Items from a data source
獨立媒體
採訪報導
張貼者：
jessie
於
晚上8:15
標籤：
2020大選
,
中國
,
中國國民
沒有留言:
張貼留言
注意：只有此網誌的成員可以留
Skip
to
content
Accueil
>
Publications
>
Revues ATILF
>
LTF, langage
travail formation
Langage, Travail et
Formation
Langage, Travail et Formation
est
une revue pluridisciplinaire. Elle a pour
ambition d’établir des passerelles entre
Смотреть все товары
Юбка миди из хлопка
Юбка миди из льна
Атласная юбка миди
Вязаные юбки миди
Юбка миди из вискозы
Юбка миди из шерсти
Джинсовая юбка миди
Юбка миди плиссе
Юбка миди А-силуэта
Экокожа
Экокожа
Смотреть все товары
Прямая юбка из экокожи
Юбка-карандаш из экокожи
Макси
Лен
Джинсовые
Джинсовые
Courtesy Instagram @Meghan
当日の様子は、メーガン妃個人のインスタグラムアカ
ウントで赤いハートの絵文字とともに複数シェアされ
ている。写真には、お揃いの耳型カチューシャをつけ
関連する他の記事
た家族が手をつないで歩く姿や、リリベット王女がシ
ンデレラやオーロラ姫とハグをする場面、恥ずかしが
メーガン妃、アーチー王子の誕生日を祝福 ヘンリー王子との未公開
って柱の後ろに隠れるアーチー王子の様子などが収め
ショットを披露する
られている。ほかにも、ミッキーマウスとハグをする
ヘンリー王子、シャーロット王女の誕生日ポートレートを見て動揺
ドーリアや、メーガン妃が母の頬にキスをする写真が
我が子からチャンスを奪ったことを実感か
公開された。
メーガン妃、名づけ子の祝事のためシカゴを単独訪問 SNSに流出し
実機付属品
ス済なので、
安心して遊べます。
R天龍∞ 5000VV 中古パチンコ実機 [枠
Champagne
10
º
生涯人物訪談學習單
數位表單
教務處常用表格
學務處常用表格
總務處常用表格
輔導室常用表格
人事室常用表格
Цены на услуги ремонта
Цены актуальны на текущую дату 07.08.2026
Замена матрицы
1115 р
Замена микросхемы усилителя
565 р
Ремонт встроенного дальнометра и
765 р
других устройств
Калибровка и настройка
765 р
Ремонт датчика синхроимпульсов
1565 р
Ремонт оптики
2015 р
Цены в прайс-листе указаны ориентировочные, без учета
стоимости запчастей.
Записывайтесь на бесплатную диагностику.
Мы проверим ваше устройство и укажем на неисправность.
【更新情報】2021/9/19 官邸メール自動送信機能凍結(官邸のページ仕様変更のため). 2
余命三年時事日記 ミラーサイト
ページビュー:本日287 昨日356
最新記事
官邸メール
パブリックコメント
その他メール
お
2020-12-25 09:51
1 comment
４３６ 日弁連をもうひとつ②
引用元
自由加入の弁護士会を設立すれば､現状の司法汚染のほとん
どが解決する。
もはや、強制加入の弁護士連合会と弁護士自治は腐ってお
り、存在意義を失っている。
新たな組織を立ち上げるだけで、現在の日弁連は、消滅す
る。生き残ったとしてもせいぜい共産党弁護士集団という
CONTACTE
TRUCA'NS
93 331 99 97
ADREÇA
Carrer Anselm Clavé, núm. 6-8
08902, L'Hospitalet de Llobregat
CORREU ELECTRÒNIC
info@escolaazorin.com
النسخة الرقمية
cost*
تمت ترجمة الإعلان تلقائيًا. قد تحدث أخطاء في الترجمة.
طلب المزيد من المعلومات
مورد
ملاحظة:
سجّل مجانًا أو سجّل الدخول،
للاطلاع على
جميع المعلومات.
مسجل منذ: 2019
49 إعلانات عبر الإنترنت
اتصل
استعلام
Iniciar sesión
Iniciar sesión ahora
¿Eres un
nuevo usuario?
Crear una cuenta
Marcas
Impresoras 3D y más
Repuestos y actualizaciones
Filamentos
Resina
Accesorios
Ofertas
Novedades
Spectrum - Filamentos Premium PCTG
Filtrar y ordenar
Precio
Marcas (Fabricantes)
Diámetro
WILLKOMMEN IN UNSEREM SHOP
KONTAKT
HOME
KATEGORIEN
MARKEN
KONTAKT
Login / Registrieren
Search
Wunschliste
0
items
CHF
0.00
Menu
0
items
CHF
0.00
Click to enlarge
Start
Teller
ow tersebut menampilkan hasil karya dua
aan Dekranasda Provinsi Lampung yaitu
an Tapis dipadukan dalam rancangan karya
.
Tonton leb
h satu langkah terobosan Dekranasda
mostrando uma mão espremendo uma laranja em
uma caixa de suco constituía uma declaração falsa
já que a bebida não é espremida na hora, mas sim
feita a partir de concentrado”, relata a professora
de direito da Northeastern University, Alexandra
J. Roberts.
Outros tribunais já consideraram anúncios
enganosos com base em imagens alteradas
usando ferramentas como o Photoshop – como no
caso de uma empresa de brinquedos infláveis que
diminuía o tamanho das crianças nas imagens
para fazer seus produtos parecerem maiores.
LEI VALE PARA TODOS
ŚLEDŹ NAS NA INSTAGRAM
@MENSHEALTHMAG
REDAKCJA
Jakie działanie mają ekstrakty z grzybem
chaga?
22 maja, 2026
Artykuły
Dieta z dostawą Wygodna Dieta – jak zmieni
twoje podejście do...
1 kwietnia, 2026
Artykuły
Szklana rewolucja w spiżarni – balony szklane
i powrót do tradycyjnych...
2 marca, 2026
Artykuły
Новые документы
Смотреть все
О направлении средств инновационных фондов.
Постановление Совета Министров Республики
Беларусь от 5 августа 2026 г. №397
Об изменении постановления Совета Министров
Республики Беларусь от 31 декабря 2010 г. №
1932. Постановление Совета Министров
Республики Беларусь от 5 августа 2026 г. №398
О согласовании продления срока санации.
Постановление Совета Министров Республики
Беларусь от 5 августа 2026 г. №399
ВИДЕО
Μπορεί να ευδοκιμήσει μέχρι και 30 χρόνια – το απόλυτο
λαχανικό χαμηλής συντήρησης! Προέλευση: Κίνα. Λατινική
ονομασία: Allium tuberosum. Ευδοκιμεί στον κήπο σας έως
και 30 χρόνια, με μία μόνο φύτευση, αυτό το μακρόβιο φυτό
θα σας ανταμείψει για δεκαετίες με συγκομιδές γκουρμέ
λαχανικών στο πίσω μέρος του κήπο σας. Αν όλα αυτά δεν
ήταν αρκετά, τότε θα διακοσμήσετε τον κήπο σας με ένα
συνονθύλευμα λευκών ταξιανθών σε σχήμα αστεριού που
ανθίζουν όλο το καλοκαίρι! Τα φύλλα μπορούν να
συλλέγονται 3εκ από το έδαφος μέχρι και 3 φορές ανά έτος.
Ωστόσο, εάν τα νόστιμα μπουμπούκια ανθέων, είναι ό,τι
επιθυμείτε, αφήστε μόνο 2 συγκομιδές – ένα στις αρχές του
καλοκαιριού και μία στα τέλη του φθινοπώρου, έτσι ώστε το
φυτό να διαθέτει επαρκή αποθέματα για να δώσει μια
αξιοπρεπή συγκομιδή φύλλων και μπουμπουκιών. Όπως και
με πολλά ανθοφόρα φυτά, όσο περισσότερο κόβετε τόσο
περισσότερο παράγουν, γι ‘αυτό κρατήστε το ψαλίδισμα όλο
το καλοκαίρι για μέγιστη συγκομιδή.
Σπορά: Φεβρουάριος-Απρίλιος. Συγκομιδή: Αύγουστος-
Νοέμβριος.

- _ASSIGNMENT_: Copy out every line of the records above without any change, keeping their original order.

- _ANSWER SPACE_:
獨立媒體
採訪報導
張貼者：
jessie
於
晚上8:15
標籤：
2020大選
,
中國
,
中國國民
沒有留言:
張貼留言
注意：只有此網誌的成員可以留
Skip
to
content
Accueil
>
Publications
>
Revues ATILF
>
LTF, langage
travail formation
Langage, Travail et
Formation
Langage, Travail et Formation
est
une revue pluridisciplinaire. Elle a pour
ambition d’établir des passerelles entre
Смотреть все товары
Юбка миди из хлопка
Юбка миди из льна
Атласная юбка миди
Вязаные юбки миди
Юбка миди из вискозы
Юбка миди из шерсти
Джинсовая юбка миди
Юбка миди плиссе
Юбка миди А-силуэта
Экокожа
Экокожа
Смотреть все товары
Прямая юбка из экокожи
Юбка-карандаш из экокожи
Макси
Лен
Джинсовые
Джинсовые
Courtesy Instagram @Meghan
当日の様子は、メーガン妃個人のインスタグラムアカ
ウントで赤いハートの絵文字とともに複数シェアされ
ている。写真には、お揃いの耳型カチューシャをつけ
関連する他の記事
た家族が手をつないで歩く姿や、リリベット王女がシ
ンデレラやオーロラ姫とハグをする場面、恥ずかしが
メーガン妃、アーチー王子の誕生日を祝福 ヘンリー王子との未公開
って柱の後ろに隠れるアーチー王子の様子などが収め
ショットを披露する
られている。ほかにも、ミッキーマウスとハグをする
ヘンリー王子、シャーロット王女の誕生日ポートレートを見て動揺
ドーリアや、メーガン妃が母の頬にキスをする写真が
我が子からチャンスを奪ったことを実感か
公開された。
メーガン妃、名づけ子の祝事のためシカゴを単独訪問 SNSに流出し
実機付属品
ス済なので、
安心して遊べます。
R天龍∞ 5000VV 中古パチンコ実機 [枠
Champagne
10
º
生涯人物訪談學習單
數位表單
教務處常用表格
學務處常用表格
總務處常用表格
輔導室常用表格
人事室常用表格
Цены на услуги ремонта
Цены актуальны на текущую дату 07.08.2026
Замена матрицы
1115 р
Замена микросхемы усилителя
565 р
Ремонт встроенного дальнометра и
765 р
других устройств
Калибровка и настройка
765 р
Ремонт датчика синхроимпульсов
1565 р
Ремонт оптики
2015 р
Цены в прайс-листе указаны ориентировочные, без учета
стоимости запчастей.
Записывайтесь на бесплатную диагностику.
Мы проверим ваше устройство и укажем на неисправность.
【更新情報】2021/9/19 官邸メール自動送信機能凍結(官邸のページ仕様変更のため). 2
余命三年時事日記 ミラーサイト
ページビュー:本日287 昨日356
最新記事
官邸メール
パブリックコメント
その他メール
お
2020-12-25 09:51
1 comment
４３６ 日弁連をもうひとつ②
引用元
自由加入の弁護士会を設立すれば､現状の司法汚染のほとん
どが解決する。
もはや、強制加入の弁護士連合会と弁護士自治は腐ってお
り、存在意義を失っている。
新たな組織を立ち上げるだけで、現在の日弁連は、消滅す
る。生き残ったとしてもせいぜい共産党弁護士集団という
CONTACTE
TRUCA'NS
93 331 99 97
ADREÇA
Carrer Anselm Clavé, núm. 6-8
08902, L'Hospitalet de Llobregat
CORREU ELECTRÒNIC
info@escolaazorin.com
النسخة الرقمية
cost*
تمت ترجمة الإعلان تلقائيًا. قد تحدث أخطاء في الترجمة.
طلب المزيد من المعلومات
مورد
ملاحظة:
سجّل مجانًا أو سجّل الدخول،
للاطلاع على
جميع المعلومات.
مسجل منذ: 2019
49 إعلانات عبر الإنترنت
اتصل
استعلام
Iniciar sesión
Iniciar sesión ahora
¿Eres un
nuevo usuario?
Crear una cuenta
Marcas
Impresoras 3D y más
Repuestos y actualizaciones
Filamentos
Resina
Accesorios
Ofertas
Novedades
Spectrum - Filamentos Premium PCTG
Filtrar y ordenar
Precio
Marcas (Fabricantes)
Diámetro
WILLKOMMEN IN UNSEREM SHOP
KONTAKT
HOME
KATEGORIEN
MARKEN
KONTAKT
Login / Registrieren
Search
Wunschliste
0
items
CHF
0.00
Menu
0
items
CHF
0.00
Click to enlarge
Start
Teller
ow tersebut menampilkan hasil karya dua
aan Dekranasda Provinsi Lampung yaitu
an Tapis dipadukan dalam rancangan karya
.
Tonton leb
h satu langkah terobosan Dekranasda
mostrando uma mão espremendo uma laranja em
uma caixa de suco constituía uma declaração falsa
já que a bebida não é espremida na hora, mas sim
feita a partir de concentrado”, relata a professora
de direito da Northeastern University, Alexandra
J. Roberts.
Outros tribunais já consideraram anúncios
enganosos com base em imagens alteradas
usando ferramentas como o Photoshop – como no
caso de uma empresa de brinquedos infláveis que
diminuía o tamanho das crianças nas imagens
para fazer seus produtos parecerem maiores.
LEI VALE PARA TODOS
ŚLEDŹ NAS NA INSTAGRAM
@MENSHEALTHMAG
REDAKCJA
Jakie działanie mają ekstrakty z grzybem
chaga?
22 maja, 2026
Artykuły
Dieta z dostawą Wygodna Dieta – jak zmieni
twoje podejście do...
1 kwietnia, 2026
Artykuły
Szklana rewolucja w spiżarni – balony szklane
i powrót do tradycyjnych...
2 marca, 2026
Artykuły
Новые документы
Смотреть все
О направлении средств инновационных фондов.
Постановление Совета Министров Республики
Беларусь от 5 августа 2026 г. №397
Об изменении постановления Совета Министров
Республики Беларусь от 31 декабря 2010 г. №
1932. Постановление Совета Министров
Республики Беларусь от 5 августа 2026 г. №398
О согласовании продления срока санации.
Постановление Совета Министров Республики
Беларусь от 5 августа 2026 г. №399
ВИДЕО
Μπορεί να ευδοκιμήσει μέχρι και 30 χρόνια – το απόλυτο
λαχανικό χαμηλής συντήρησης! Προέλευση: Κίνα. Λατινική
ονομασία: Allium tuberosum. Ευδοκιμεί στον κήπο σας έως
και 30 χρόνια, με μία μόνο φύτευση, αυτό το μακρόβιο φυτό
θα σας ανταμείψει για δεκαετίες με συγκομιδές γκουρμέ
λαχανικών στο πίσω μέρος του κήπο σας. Αν όλα αυτά δεν
ήταν αρκετά, τότε θα διακοσμήσετε τον κήπο σας με ένα
συνονθύλευμα λευκών ταξιανθών σε σχήμα αστεριού που
ανθίζουν όλο το καλοκαίρι! Τα φύλλα μπορούν να
συλλέγονται 3εκ από το έδαφος μέχρι και 3 φορές ανά έτος.
Ωστόσο, εάν τα νόστιμα μπουμπούκια ανθέων, είναι ό,τι
επιθυμείτε, αφήστε μόνο 2 συγκομιδές – ένα στις αρχές του
καλοκαιριού και μία στα τέλη του φθινοπώρου, έτσι ώστε το
φυτό να διαθέτει επαρκή αποθέματα για να δώσει μια
αξιοπρεπή συγκομιδή φύλλων και μπουμπουκιών. Όπως και
με πολλά ανθοφόρα φυτά, όσο περισσότερο κόβετε τόσο
περισσότερο παράγουν, γι ‘αυτό κρατήστε το ψαλίδισμα όλο
το καλοκαίρι για μέγιστη συγκομιδή.
Σπορά: Φεβρουάριος-Απρίλιος. Συγκομιδή: Αύγουστος-
Νοέμβριος.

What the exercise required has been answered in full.